- Ilisan Remo Ilisan Remo shown within Nigeria
- Coordinates: 6°54′00″N 3°43′00″E﻿ / ﻿6.90000°N 3.71667°E
- Country: Nigeria
- State: Ogun State
- local government: Ikenne
- district: Irepodun
- Time zone: UTC+1 (WAT)

= Ilishan-Remo =

Ilisan Remo is a town in Irepodun district in Ikenne Local Government Area of Ogun State, South Western Nigeria.

== Geography ==
It is located within the rainforest climatic region of the country. Babcock University is situated there. The Yoruba language, specifically the Ijebu dialect, is spoken in Ilisan Remo but they also have their own dialect very similar to Ijebu called Ede Remo.

== Notables ==
The 6 main ruling families are Iwayi, Ademo, Isherolu, Agagi, Ishoke and Ikoregun.

- Chief Obafemi Awolowo, the national leader of the Unity Party of Nigeria (UPN),
- Professor John Olubi Sodipo, the pioneer vice-chancellor of Ogun State University (now Olabisi Onabanjo University).
- Olofin of Ilisan Remo is the traditional ruler of the kingdom under the Remo confederacy.
- Chief Otun, Osi, Balogun, Iyalode, Apena, Lisa, Odi, Olutun, Odofin, Erelu, Luwajo.
- Know kings includes Oba Onasoga (late; reigned circa 1970s–early 1980s)
A key community leader who advocated for healthcare development, including the 1982 appeal to the Seventh-day Adventist Mission that led to the establishment of Babcock University Teaching Hospital.
- Oba Michael Olaitan Nathaniel Sonuga (Daniyan II) (reigned 2009–present)
Current Olofin, known for promoting community unity and development initiatives like the annual Isanbi Day celebration.

Pose estimation data:
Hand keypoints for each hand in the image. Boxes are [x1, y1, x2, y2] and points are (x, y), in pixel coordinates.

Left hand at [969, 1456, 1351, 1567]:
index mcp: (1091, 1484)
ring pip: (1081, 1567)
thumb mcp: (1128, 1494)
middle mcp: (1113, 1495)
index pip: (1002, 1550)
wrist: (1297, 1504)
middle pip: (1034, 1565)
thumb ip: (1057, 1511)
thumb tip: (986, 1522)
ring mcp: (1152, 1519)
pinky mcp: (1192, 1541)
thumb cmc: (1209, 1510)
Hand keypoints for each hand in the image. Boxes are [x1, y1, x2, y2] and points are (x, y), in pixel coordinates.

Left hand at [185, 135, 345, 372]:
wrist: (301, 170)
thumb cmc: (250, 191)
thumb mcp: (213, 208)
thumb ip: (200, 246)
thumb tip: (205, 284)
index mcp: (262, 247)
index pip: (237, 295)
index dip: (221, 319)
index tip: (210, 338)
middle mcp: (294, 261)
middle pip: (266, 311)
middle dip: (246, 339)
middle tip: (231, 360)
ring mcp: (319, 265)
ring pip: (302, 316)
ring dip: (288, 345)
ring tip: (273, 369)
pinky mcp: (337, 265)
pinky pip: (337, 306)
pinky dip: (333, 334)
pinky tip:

# Exercise instructions
1: Answer from the Ilisan Remo text:
(a) In which Local Government Area is the town located?
(b) What is the name of the town's own dialect, which is very similar to Ijebu?
(c) In what year was the appeal made to the Seventh-day Adventist Mission?
2: According to the Ilisan Remo text, why is Oba Onasoga described as a key community leader? Explain in one to three sentences.
The records aren't needed for any of this.

# Responses by item number
1:
(a) Ikenne
(b) Ede Remo
(c) 1982

2: Oba Onasoga advocated for healthcare development. This included the 1982 appeal to the Seventh-day Adventist Mission, which led to the establishment of Babcock University Teaching Hospital.